One of their members dropped out after her husband died in a car accident in July, just before the state Democratic convention in Spokane. Members of the group went to the memorial service.
Trio went to Denver
Though Pelayo, Song and Thomas lost their bids to become delegates, they all flew to Denver anyway and managed to get into some events.
“I actually saw Hillary Clinton walk down the aisle and deliver her concession speech,” Song said.
They all plan on staying involved in community affairs. Song, for example, is working with a group trying to establish a human-rights commission in Snohomish County.

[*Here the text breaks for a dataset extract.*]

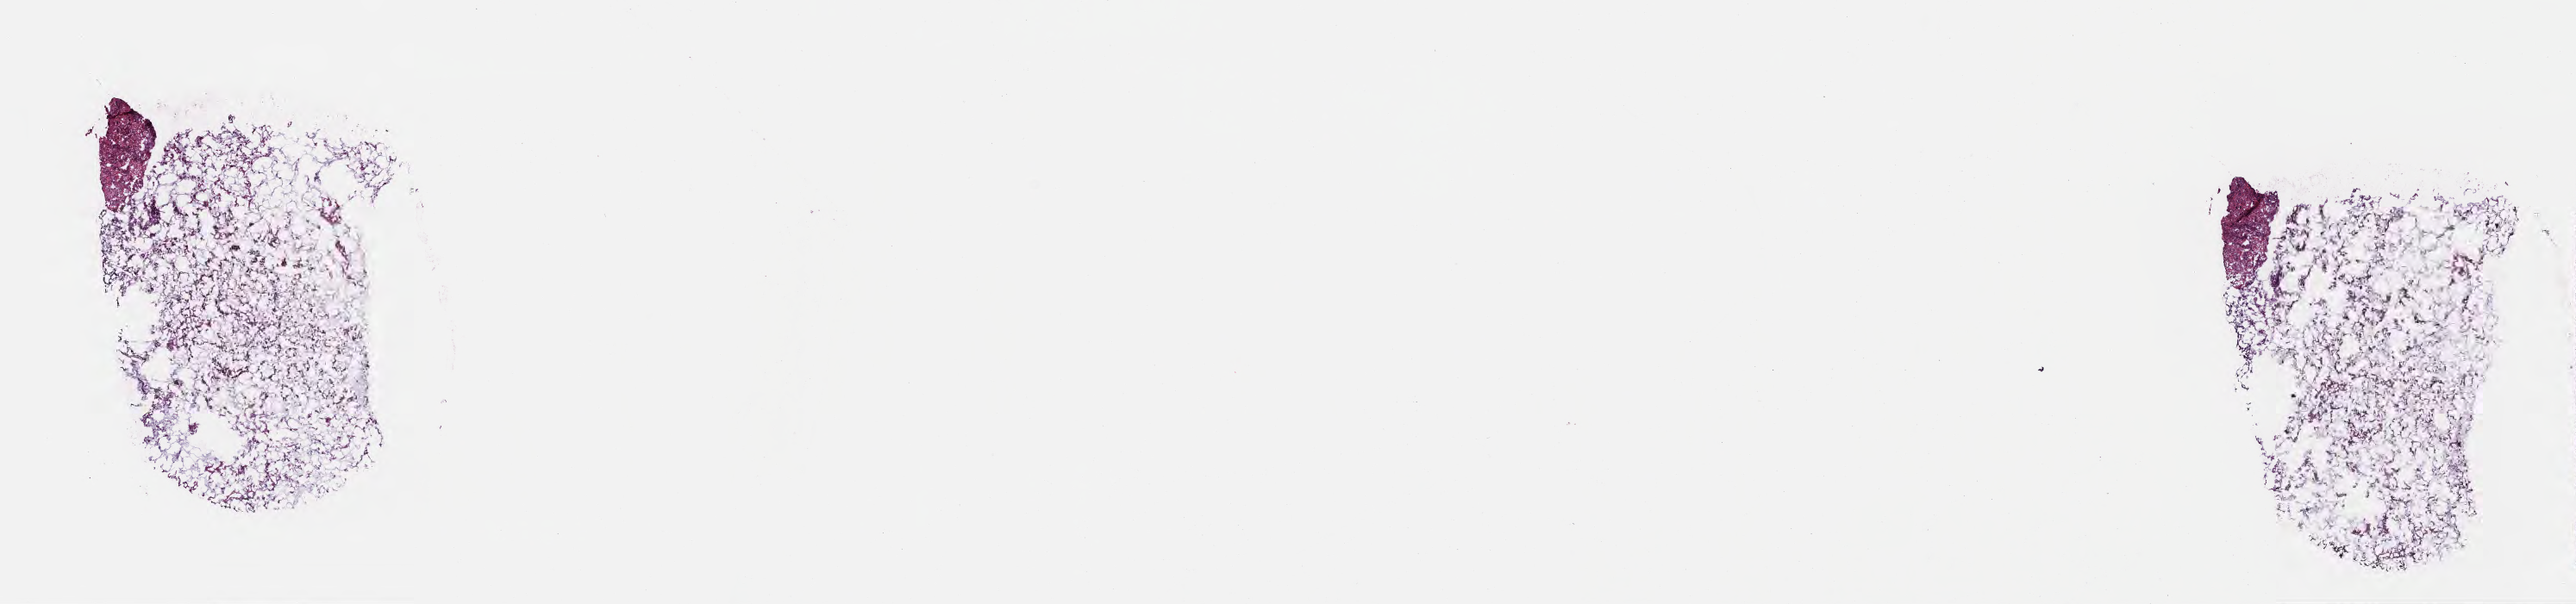
Haematoxylin and eosin whole-slide image, low-resolution overview of the scanned area, about 24.1 x 5.7 mm; frozen section (tissue freezing medium); specimen: primary tumor; anatomic site: sigmoid colon. Patient sex: female. Tumor grade: G4 (undifferentiated). Pathologist review of this section (percent, as recorded): tumor cells 80%, tumor nuclei 80%, stromal cells 20%, necrosis 0%, normal cells 0%. Infiltration values recorded for this section: lymphocyte infiltration 3%, monocyte infiltration 6%, neutrophil infiltration 6%.
Section: bottom of the tissue portion. Histologic diagnosis: Adenocarcinoma, NOS.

Thomas left a week ago to volunteer for the Presidential Inaugural Committee, and is making arrangements for Song and Pelayo to stay at her sister’s home in a District of Columbia suburb. Song is flying to Boston and then taking a bus; Pelayo is flying to Baltimore.
Because tickets to most events are expensive, the trio is choosing carefully. Song plans to attend an Asian-American gala and take his sister to the swearing-in ceremony.
As an inaugural volunteer, Thomas isn’t sure where she’ll be deployed. (She got a surprise last Thursday, when Obama visited the committee’s offices and shook the hands of more than 100 volunteers, including her hand.)
And Pelayo, who is selling 600 homemade Obama buttons for $1 to finance her trip, figures begging may get her into the hottest ticket of all — the Illinois ball.
She bought a red gown to wear in honor of President Lincoln’s wife, Mary.
“I’m hoping if I stand outside and cry they’ll let me in,” she said. “I’m going to try and work it.”